DESCRIPTION OF THE TASK:
Count the lines in the items below that contain the string "What", treating uppercase and lowercase as different, and reply with only that number.

RECORDS SHOWN:
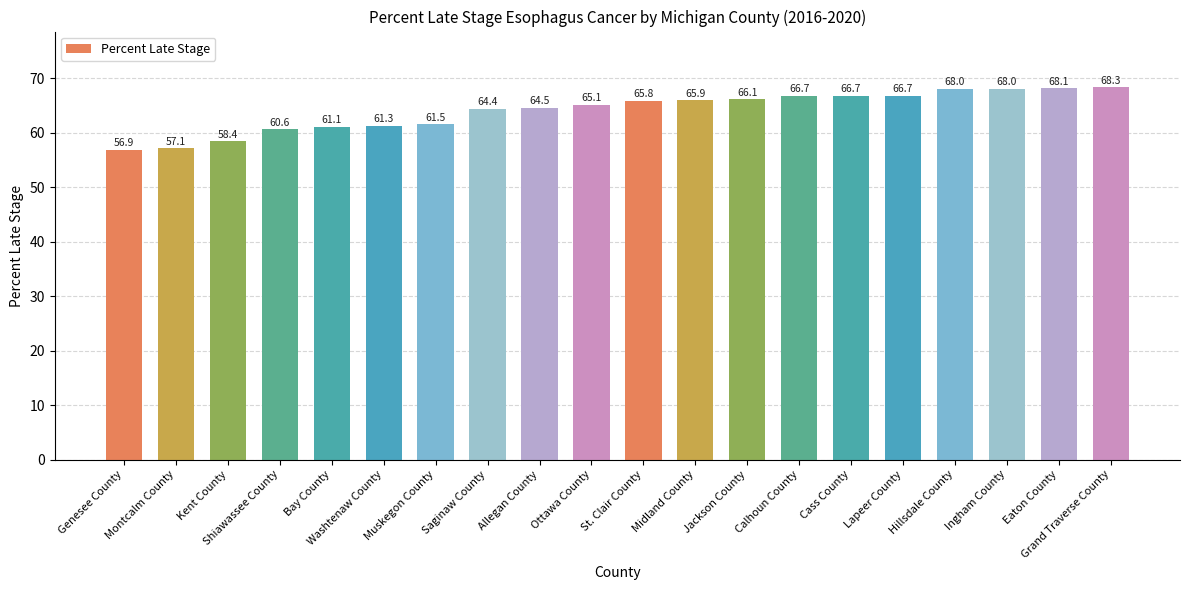

What is the greatest value displayed?

68.3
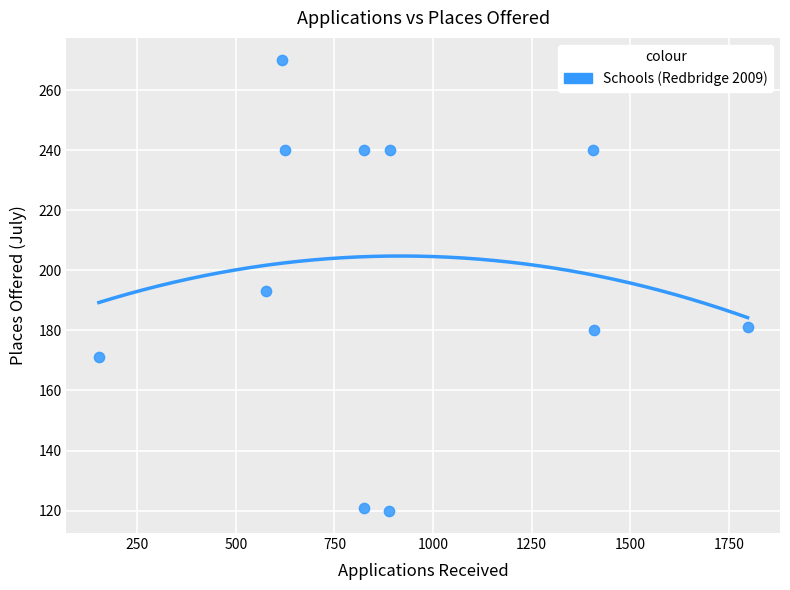

What is the average Y value?

200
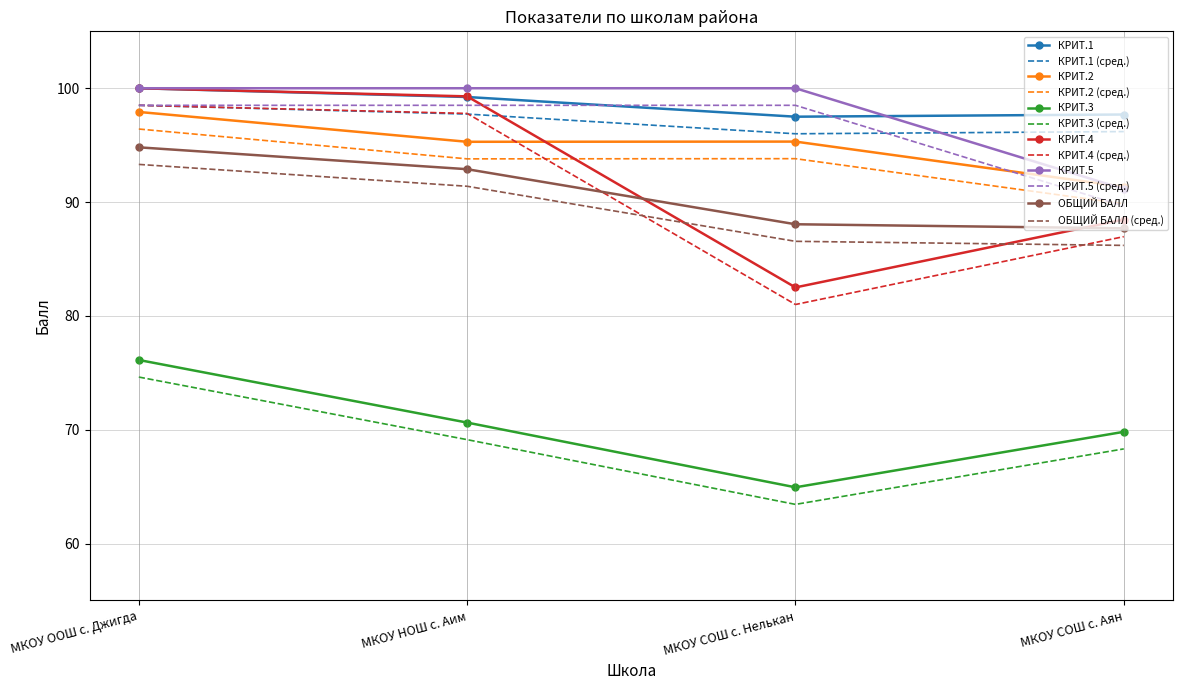

What is the difference between the КРИТ.1 values at МКОУ НОШ с. Аим and МКОУ ООШ с. Джигда?

0.8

EXERCISE RESPONSE:
3